Project description:Genetic instability plays a key role in the formation of naturally occurring cancer. The formation of long DNA palindromes is a rate-limiting step in gene amplification, a common form of tumor-associated genetic instability. Genome-wide analysis of palindrome formation (GAPF) has detected both extensive palindrome formation and gene amplification, beginning early in tumorigenesis, in an experimental Myc-induced model tumor system in the chicken bursa of Fabricius. We determined that GAPF-detected palindromes are abundant and distributed nonrandomly throughout the genome of bursal lymphoma cells, frequently at preexisting short inverted repeats.
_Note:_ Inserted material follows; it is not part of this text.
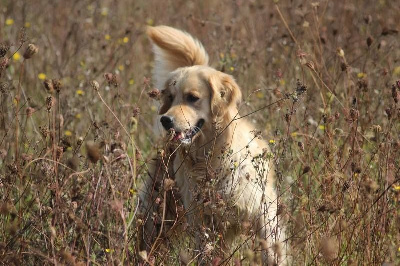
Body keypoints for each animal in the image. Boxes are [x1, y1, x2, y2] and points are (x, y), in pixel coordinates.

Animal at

By combining GAPF with chromatin immunoprecipitation (ChIP), we found a significant association between occupancy of gene-proximal Myc binding sites and the formation of palindromes. Numbers of palindromic loci correlate with increases in both levels of Myc over-expression and ChIP-detected occupancy of Myc binding sites in bursal cells. However, clonal analysis of chick DF-1 fibroblasts suggests that palindrome formation is a stochastic process occurring in individual cells at a small number of loci relative to much larger numbers of susceptible loci in the cell population and that the induction of palindromes is not involved in Myc-induced acute fibroblast transformation. GAPF-detected palindromes at the highly oncogenic bic/miR-155 locus in all of our preneoplastic and neoplastic bursal samples, but not in DNA from normal and other transformed cell types. This finding indicates very strong selection during bursal lymphomagenesis. Therefore, in addition to providing a platform for gene copy number change, palindromes may alter microRNA genes in a fashion that can contribute to cancer development.